Capitolo has worked in the automotive industry since 1980, holding jobs as a technician, machinist, engineer and instructor. He has three associate degrees in automotive and machine tool technology – all from De Anza – along with a bachelor’s degree in Occupational Education and a master’s in Education, both from Eastern New Mexico University.
After serving on the board of the Automotive Engine Builders Association, Capitolo will become chairman in 2023-2024. At De Anza, he likes talking with students about their goals and career opportunities. In his free time, he enjoys sports, cooking, fixing and building things, bicycling and spending time with his family.
Moaty Fayek
When Dean Moaty Fayek talks about De Anza’s first-ever bachelor’s degree program, he often describes it in equity terms.
The new bachelor’s degree in Automotive Technology Management, which Fayek and Auto Tech chair Dave Capitolo helped design, was created to provide new career opportunities for students – particularly those from historically underserved groups – who may not be able to afford the higher cost of pursuing a four-year degree at a university. Fayek says that makes it an “equity breakthrough.”
Fayek came to De Anza in 2012 after a career that included time in private industry as well as teaching and serving as a department chair at California State University, Chico.
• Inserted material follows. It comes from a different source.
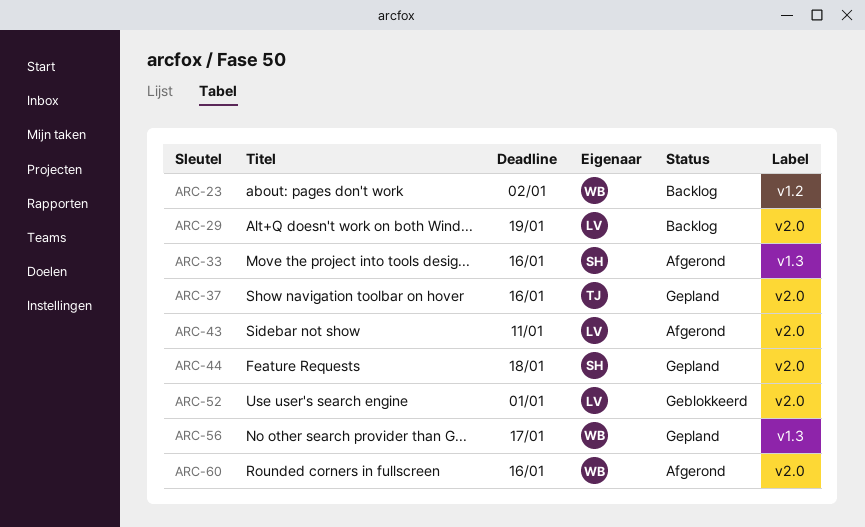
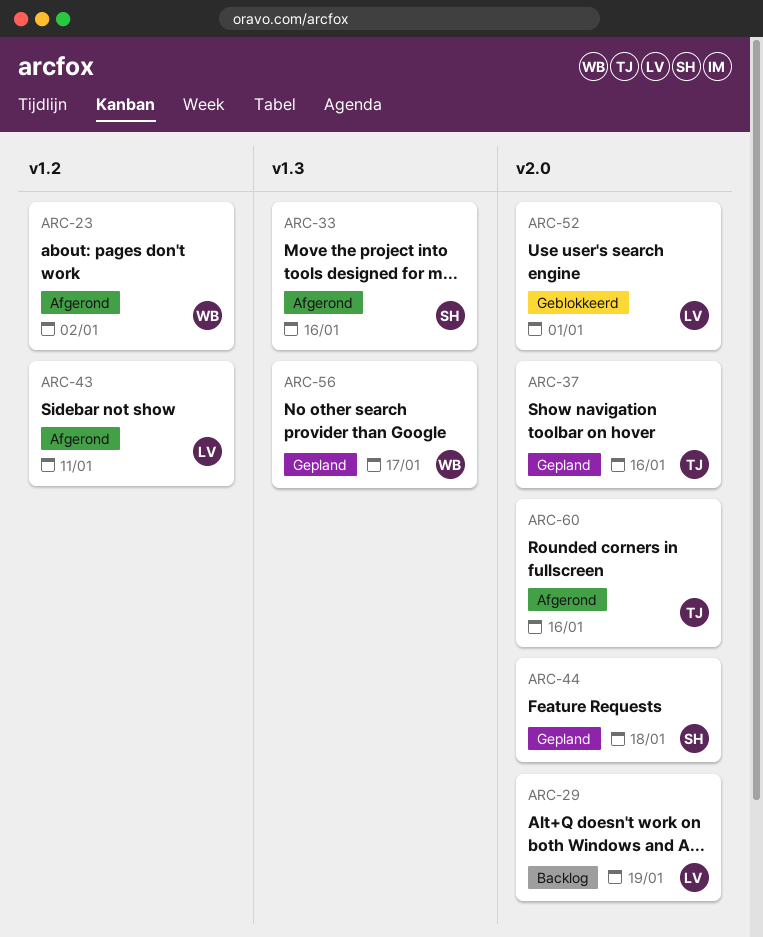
ARC-23, status: Backlog -> Afgerond
ARC-43, label: v2.0 -> v1.2
ARC-60, owner: WB -> TJ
As dean of the Business, Computer Science and Applied Technologies Division, he oversees Accounting, Auto Tech, Business, Computer Information Systems, Design and Manufacturing Technologies and Real Estate.
In that role, Fayek helped lead the effort to develop new noncredit course offerings in several subjects. He also successfully negotiated with the California Department of Real Estate to accept De Anza’s noncredit courses for state licensing requirements.
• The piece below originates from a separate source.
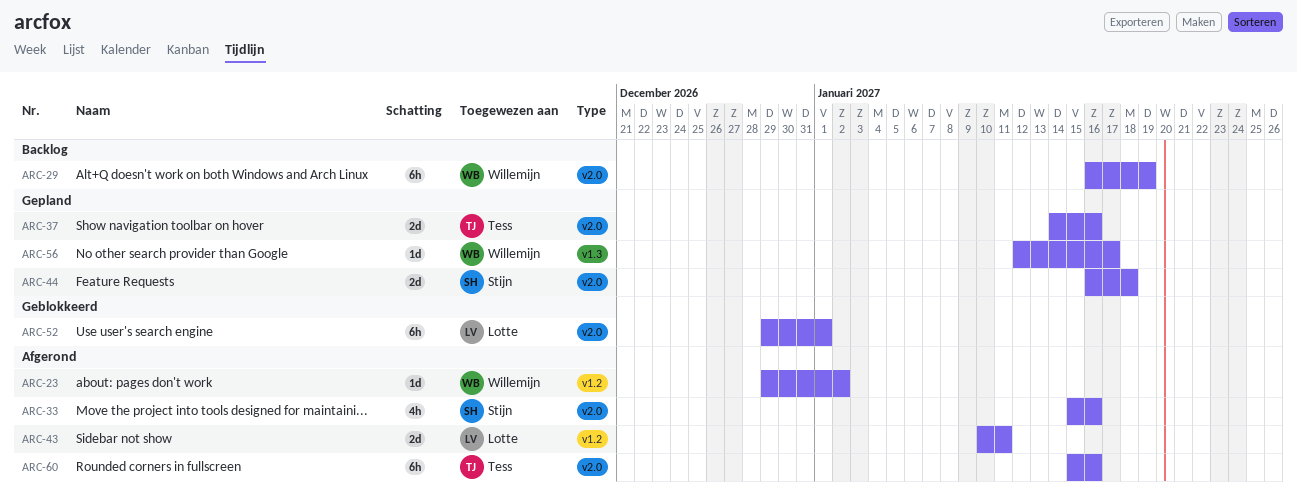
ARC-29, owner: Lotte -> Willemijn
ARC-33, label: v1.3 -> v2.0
Fayek previously served in 2016-17 as interim vice president of Workforce Development and Institutional Advancement at Foothill College, where he helped revamp the workforce apprenticeship program. While at De Anza, he has been a member of shared governance committees including College Council, the Instructional Planning and Budget Team, the Program Allocation Committee and the Foothill-De Anza district Educational Technology Advisory Committee.
In 2021, Fayek was given an Equity Champion Award by De Anza's Equity Action Council, which noted that he personally emailed words of encouragement to at-risk students, used his own money to purchase textbooks for students to borrow and created the Business lab as a space where students can study and obtain homework assistance.
Fayek has a bachelor’s degree in Electrical Engineering from Cairo University, a master’s degree in Computer Science from California State University, Chico, and a doctorate in Community College Leadership from Ferris State University. In his free time, he enjoys reading and going for walks.